1. This was subsequently expanded to Mutual Assured Destruction, or MAD; what the late Herman Kahn called "a suicide pact" in his seminal work On Thermonuclear War.

2. The story is told that in the first days of McNamara's tenure as Secretary of Defense, he invited the Commander in Chief of the Strategic Air Command (SAC) to explain the US strategic war plan (known as the Single Integrated Operational Plan or SIOP). After the review, McNamara said in horror "General, that's not a war plan! All you have is a kind of horrible spasm."

3. This is presumably one reason for Soviet opposition to the Reagan SDI studies.

4. The "madman with a missile" scenario was first discussed by Herman Kahn. For a time after 1970 it was not taken seriously, but the rise of Khadafi and the Ayotolah Khomeni have given it a renewed attention. We now have the requirement for Northern/Southern Hemisphere deterrence. Defense against ballistic missiles will be necessary even if glasnost and perestroika are entirely successful.

5. Such satellites are, of course, vulnerable to attack. However, their destruction would provide unambiguous warning of immanent attack.

6. One approach to vectored energy weapons is to employ debris, steel slugs, or other physical objects -- a sort of atomic grapeshot. Another is to focus radiant energy.

7. As of 1988, the Soviet Union continues to require every citizen to undertake some thirty hours of instruction in civil defense, and maintains a system of fallout shelters. It is said that the Soviet population doesn't take this training seriously.

8. One of the most far reaching decisions made by McNamara was canceling the highly successful X Programs in the name of arms control. This action was consistent with the theory of arms control: the X projects were a continual source of new military technology. New military technology is precisely what arms controllers don’t want.

9. It is very important to understand that the alternatives to strategic defense are grim: one must either adopt a policy of launch on early warning, or watch deterrence fail as the enemy realizes he can overcome the retaliatory force with a properly planned first strike.

Launch on early warning is dangerous and destabilizing policy, and even that can be defeated with a well planned pin-down strike.

10. As access to space becomes cheaper, such weapons become more feasible.
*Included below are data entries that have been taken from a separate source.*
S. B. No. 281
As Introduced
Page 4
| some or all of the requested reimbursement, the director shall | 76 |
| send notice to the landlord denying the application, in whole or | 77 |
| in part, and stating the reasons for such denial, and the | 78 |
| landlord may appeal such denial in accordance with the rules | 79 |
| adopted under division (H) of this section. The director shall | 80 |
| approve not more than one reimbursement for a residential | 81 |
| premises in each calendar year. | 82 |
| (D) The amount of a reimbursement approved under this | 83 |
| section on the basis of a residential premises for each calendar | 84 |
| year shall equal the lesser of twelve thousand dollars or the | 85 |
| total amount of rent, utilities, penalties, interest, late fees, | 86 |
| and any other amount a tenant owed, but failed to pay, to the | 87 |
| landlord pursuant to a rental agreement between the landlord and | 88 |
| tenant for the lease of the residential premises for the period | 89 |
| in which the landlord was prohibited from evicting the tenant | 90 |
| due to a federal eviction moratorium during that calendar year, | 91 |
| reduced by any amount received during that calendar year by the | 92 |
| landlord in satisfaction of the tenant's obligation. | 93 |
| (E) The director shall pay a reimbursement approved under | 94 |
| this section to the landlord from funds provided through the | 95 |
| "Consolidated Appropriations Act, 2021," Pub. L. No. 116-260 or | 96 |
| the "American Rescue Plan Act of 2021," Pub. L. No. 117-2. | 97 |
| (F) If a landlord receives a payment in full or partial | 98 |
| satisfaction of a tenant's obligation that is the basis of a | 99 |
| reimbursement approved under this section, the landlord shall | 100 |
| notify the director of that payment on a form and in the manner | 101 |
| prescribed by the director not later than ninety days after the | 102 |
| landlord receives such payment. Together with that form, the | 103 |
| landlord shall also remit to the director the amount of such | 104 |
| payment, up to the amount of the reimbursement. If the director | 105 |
Ultimately such defenses would be in orbit.

11. There have been many scientific breakthroughs since this was written in 1969. These have led to dramatic developments in laser technology, used for detecting, tracking, and killing enemy missiles; development of tiny computers for on-board guidance of kinetic energy weapons; technology for construction of both ground and space-based mirrors for directing beamed energy; etc.